The seminar, which was held on 9 February at Birmingham’s Hilton Metropole Hotel, was chaired by Graham Stanton, a senior decontamination officer at NHS Wales Shared Services Partnership – Facilities Services, who is also Chair of IHEEM’s Decontamination Technical Platform, and a member of the Institute’s Council. It was attended by 50 delegates employed in a variety of decontamination/sterilisation, estates and facilities, infection prevention, and health and safety roles. After a brief introduction, in which he drew attention to the new Choice Framework for local Policy and Procedures (CFPP) 01-01 guidance on Management and decontamination of surgical instruments used in acute care (which has recently been out for consultation, and is expected to be published very shortly as a replacement for existing HTM guidance), Graham Stanton introduced the first speaker, Dr Brian Kirk. A highly experienced Authorising Engineer (Decontamination), Dr Kirk is currently employed as technical services specialist for Sterilization and Monitoring at 3M Health Care, and is also Secretary to IHEEM’s Decontamination Technology Platform. The focus of his presentation was on the key issues for all those responsible for sterilisation and decontamination of surgical instruments, as he sought to answer the thorny question of: ‘What do we mean by clean?’ He told delegates: “When referring to decontamination, we are talking principally of three key steps: cleaning, to remove tissue and blood from the previous procedure; disinfection – usually thermal, to inactivate microbial contamination; and sterilisation – using a validated process, to deliver a defined bioburden reduction to an acceptable Sterility Assurance Level. Each of these three processes should be specified, validated, and routinely monitored for efficacy.”

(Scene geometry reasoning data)
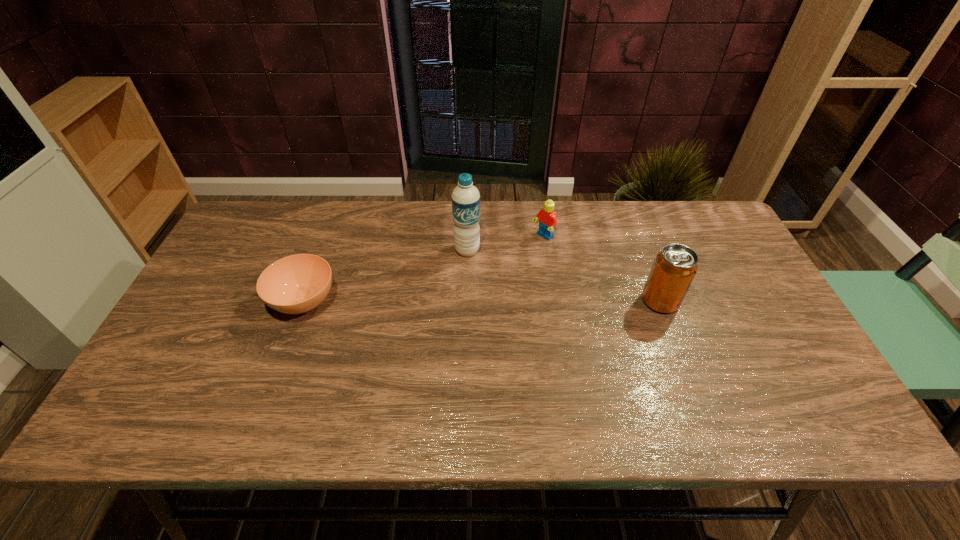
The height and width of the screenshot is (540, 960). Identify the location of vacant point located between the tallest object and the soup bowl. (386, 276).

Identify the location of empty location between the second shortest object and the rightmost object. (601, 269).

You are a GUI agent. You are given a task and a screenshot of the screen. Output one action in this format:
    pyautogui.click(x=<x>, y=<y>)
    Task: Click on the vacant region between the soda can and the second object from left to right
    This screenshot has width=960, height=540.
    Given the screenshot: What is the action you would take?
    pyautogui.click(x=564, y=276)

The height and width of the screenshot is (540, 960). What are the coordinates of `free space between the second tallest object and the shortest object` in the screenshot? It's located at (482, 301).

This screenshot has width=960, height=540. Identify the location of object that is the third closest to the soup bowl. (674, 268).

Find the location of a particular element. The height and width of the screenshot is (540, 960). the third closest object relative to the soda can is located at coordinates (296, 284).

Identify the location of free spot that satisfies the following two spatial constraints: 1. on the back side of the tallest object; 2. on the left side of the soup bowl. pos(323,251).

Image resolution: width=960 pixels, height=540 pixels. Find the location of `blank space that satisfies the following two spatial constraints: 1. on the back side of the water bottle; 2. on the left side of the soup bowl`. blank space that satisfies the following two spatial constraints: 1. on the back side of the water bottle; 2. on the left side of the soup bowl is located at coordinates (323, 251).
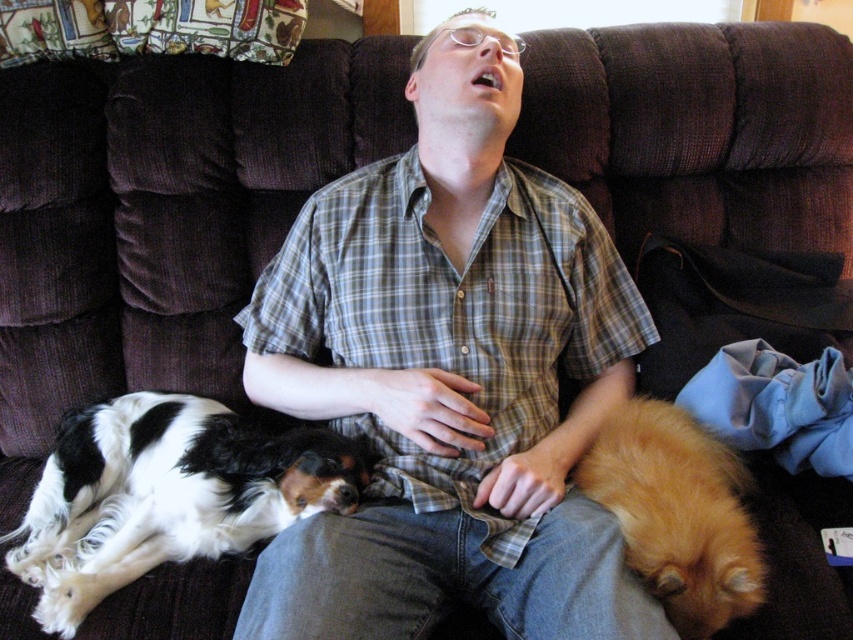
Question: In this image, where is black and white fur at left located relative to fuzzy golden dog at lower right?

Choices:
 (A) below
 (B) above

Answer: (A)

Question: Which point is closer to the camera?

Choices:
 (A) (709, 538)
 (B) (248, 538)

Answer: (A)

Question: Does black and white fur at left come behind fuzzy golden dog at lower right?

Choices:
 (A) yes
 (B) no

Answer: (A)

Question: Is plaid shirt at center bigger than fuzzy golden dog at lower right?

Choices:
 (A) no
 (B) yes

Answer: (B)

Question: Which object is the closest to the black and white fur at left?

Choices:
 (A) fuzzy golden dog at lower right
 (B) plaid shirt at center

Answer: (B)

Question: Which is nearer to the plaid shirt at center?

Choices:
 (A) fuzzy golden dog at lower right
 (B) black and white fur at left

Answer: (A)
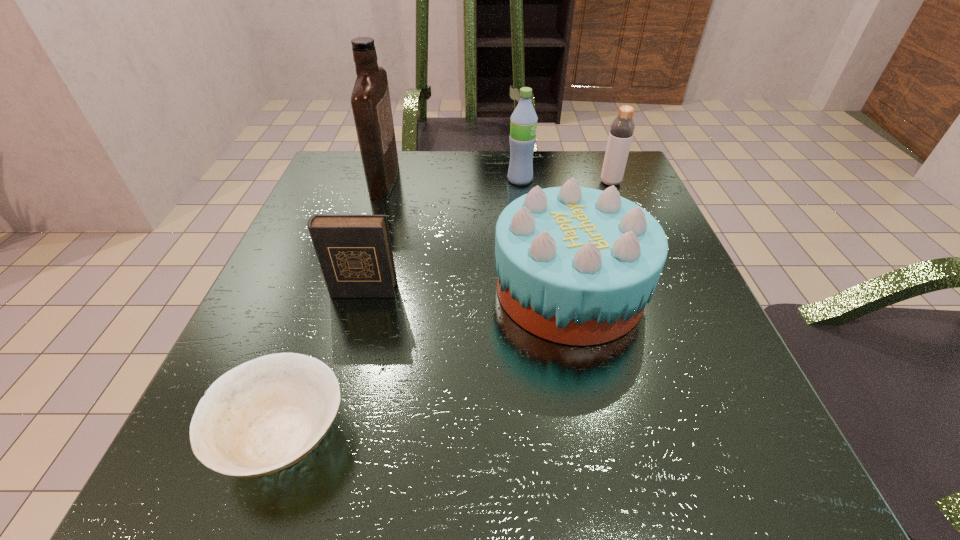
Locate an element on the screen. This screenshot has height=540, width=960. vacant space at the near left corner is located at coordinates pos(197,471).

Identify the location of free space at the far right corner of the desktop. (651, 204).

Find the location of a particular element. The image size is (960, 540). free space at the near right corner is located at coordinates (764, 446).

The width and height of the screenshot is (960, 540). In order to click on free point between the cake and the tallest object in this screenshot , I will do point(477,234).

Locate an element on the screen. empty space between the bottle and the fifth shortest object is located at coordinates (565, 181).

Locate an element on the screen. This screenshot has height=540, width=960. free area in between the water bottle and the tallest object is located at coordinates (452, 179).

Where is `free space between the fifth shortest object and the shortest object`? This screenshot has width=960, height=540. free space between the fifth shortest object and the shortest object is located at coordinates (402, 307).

> _Task requirements_:
According to the seminar report, how many delegates attended the seminar?

> _Final answer_:
50 delegates.